Statistics like those above have proven that some so-called iconic or “high-end” suburbs have experienced at best lacklustre growth rates over the past 10 years whilst suburbs in the outer fringes are powering ahead with double-digit growth rates. Why is this so? The reason may come down to be purely economics. As Australia grows in population (currently 22 million and is tipped to reach 35 million by 2050), properties in the outer fringes are more affordable compared to the CBD and usually demonstrate better cashflow. Being more affordable, these properties are in higher demand and when interest rates are low, more first home buyers will enter the property market via these outer fringe suburbs. When interest rates increase, demand for these properties decrease due to lower affordability which in turn, increases the number of renters who provide a strong support to yields for these properties. In short, outer-fringers are relatively more recession-proof than their CBD counterparts.
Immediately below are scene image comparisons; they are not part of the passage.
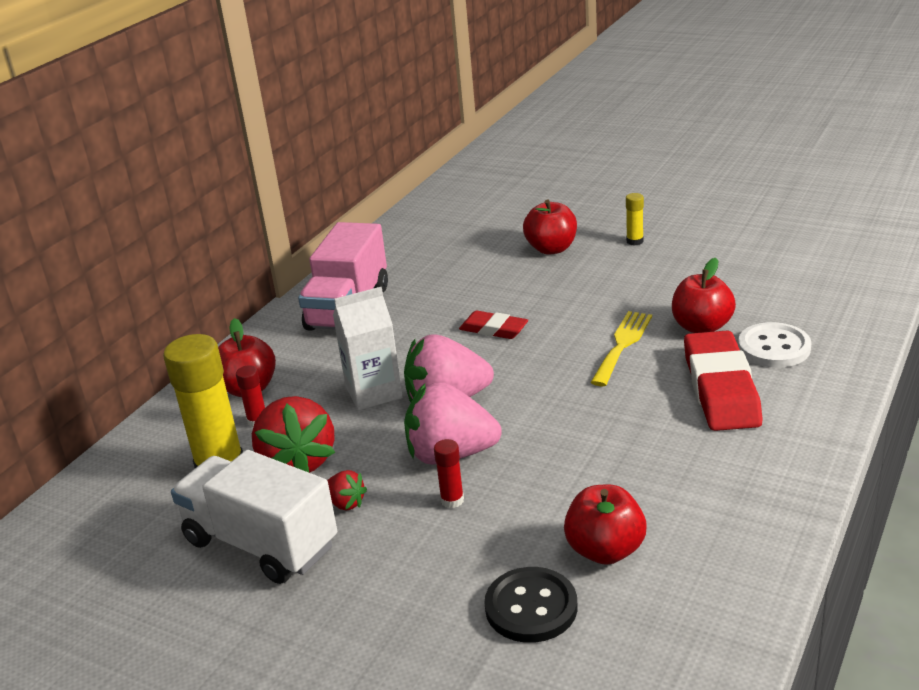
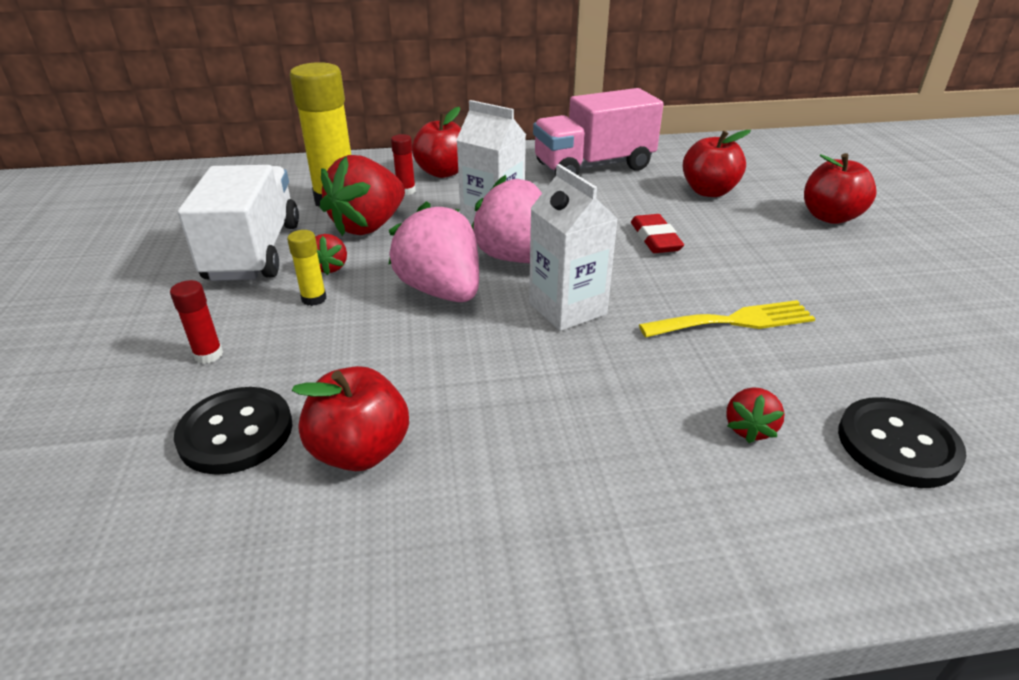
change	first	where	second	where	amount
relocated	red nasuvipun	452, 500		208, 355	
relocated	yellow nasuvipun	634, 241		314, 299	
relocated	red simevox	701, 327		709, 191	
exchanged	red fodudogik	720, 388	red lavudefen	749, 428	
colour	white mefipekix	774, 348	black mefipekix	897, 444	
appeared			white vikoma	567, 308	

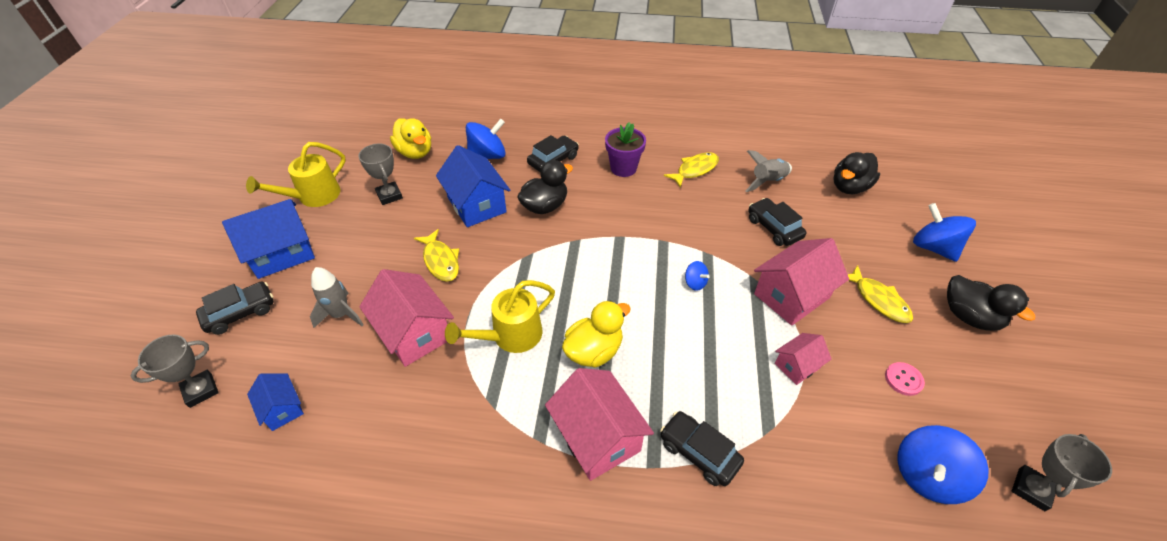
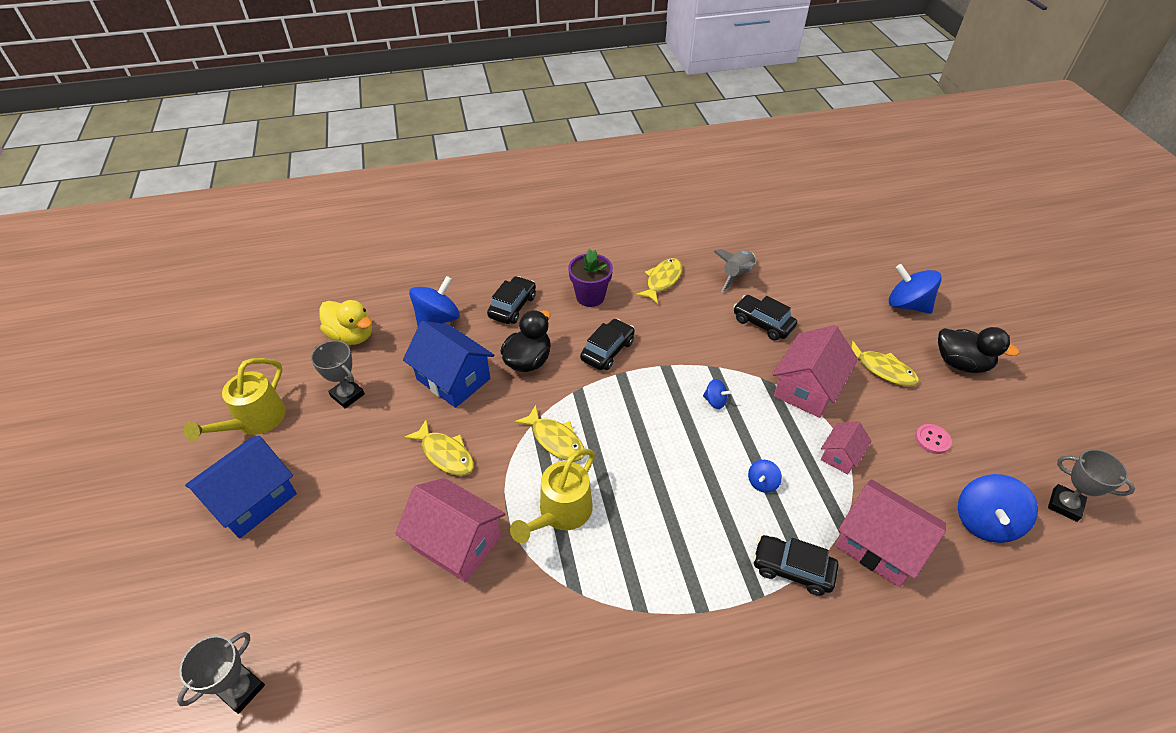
change	first	where	second	where	amount
relocated	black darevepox	240, 313		607, 350	
missing	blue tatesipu	282, 408			
missing	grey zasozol	341, 315			
relocated	pink tatesipu	597, 437		878, 545	
missing	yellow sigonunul	594, 351			
missing	black sigonunul	849, 187			
spun	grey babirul	1031, 489		1064, 505	75 degrees counterclockwise
appeared			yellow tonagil	555, 440	
appeared			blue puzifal	762, 483	

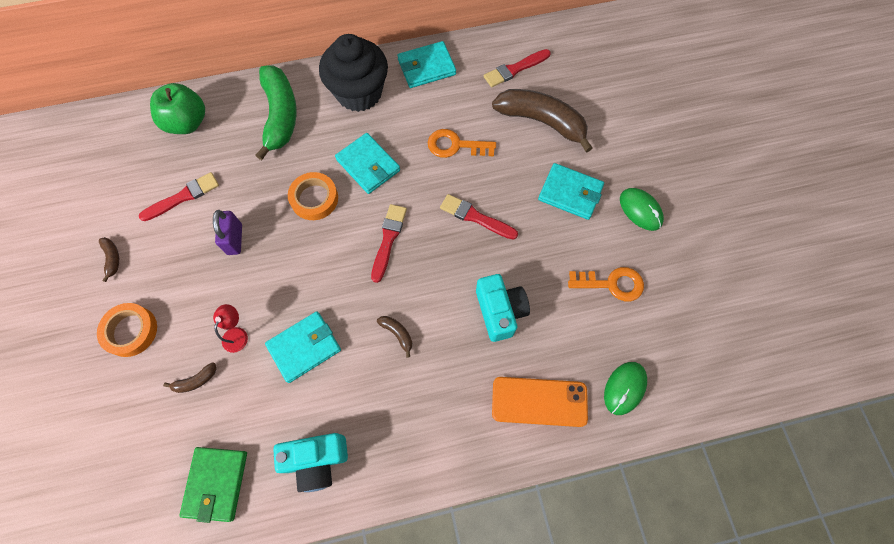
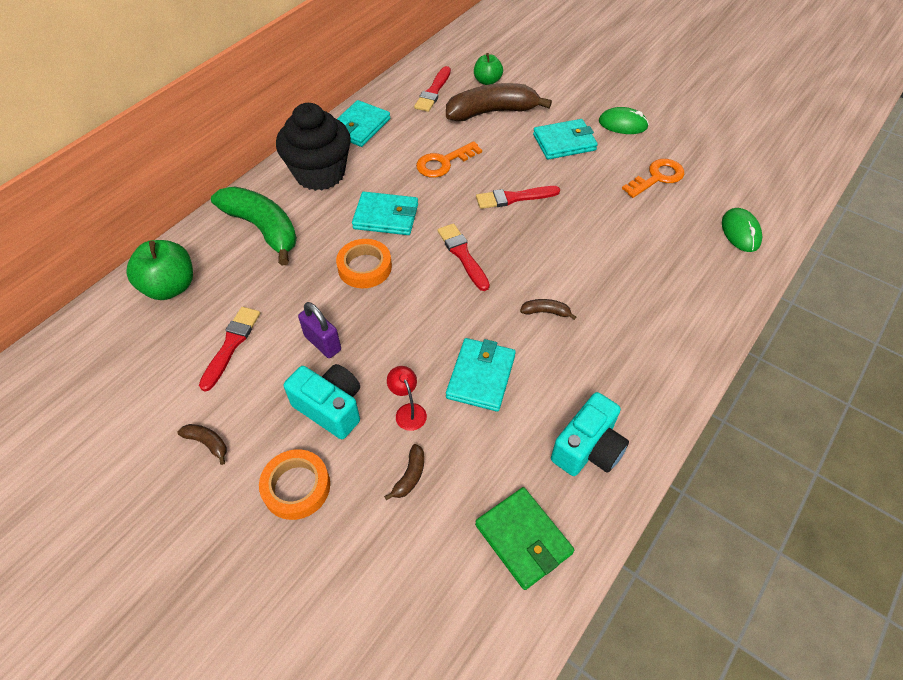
change	first	where	second	where	amount
relocated	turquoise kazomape	500, 311		330, 408	
missing	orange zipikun	539, 401			
appeared			green simevox	487, 81	

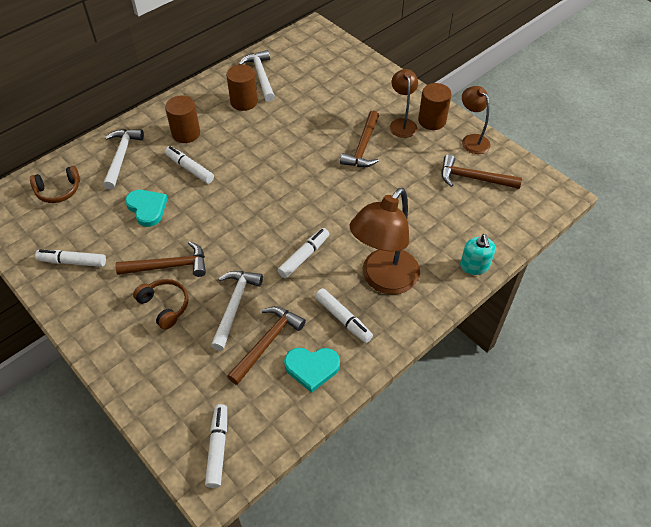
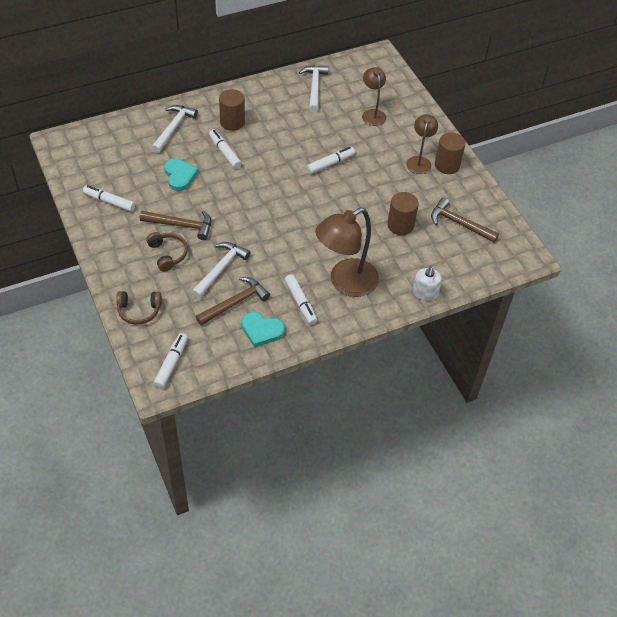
change	first	where	second	where	amount
relocated	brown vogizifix	58, 190		139, 311	
relocated	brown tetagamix	244, 102		400, 225	
relocated	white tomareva	304, 256		330, 164	
missing	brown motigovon	363, 147			
colour	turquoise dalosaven	474, 266	white dalosaven	425, 293	
relocated	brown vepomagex	472, 140		372, 114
On the other hand, properties in the CBD and “trendy and high end” suburbs with higher values will be the first to suffer in the event of a property downturn. Rising interest rates cripple affordability and prices of these properties and their higher values also return poor yields and discourage would-be investors to enter these markets.

Therefore, the traditional either-or choice of buying a CBD or outer fringe property is blurred by changing times and factors affecting a host of investment criteria. It is no longer a straight-forward choice because different suburbs within each precinct have different attributes depending on the investor’s goal and aspirations. It depends on the type of property you buy in a “strategic location” with a point of difference. Location is still important but scarcity and a unique point of difference which people are looking for is the key to a sound investment in the long term.

Investment strategy

From a strategy point of view, one should continue to consider investing in CBD suburbs provided  one don’t over-capitalise  and properties have sufficient upside potential in capital appreciation. Such properties are increasingly difficult to find at best of times because housing affordability in the CBDs of Australia is decreasing with dampening effects on price growth. To qualify as good investments, these CBD properties must demonstrate a distinct point of difference – convenience, transport, unique floor plan, private backyards, potential to upgrade and renovate, extra car space, valuable storage space and lifestyle choices for tenants such as a walk home from work or their favourite surf beach, pubs and restaurants.

As for the outer fringes, these suburbs must be within the radar of massive infrastructure investments and upgrades, projected population growth precincts with good public amenities and better transport routes to the CBD already inked onto paper. One such suburb is Melton, located 35km northwest of Melbourne, or the town of Gladstone, 550km north of Brisbane, but that’s another story.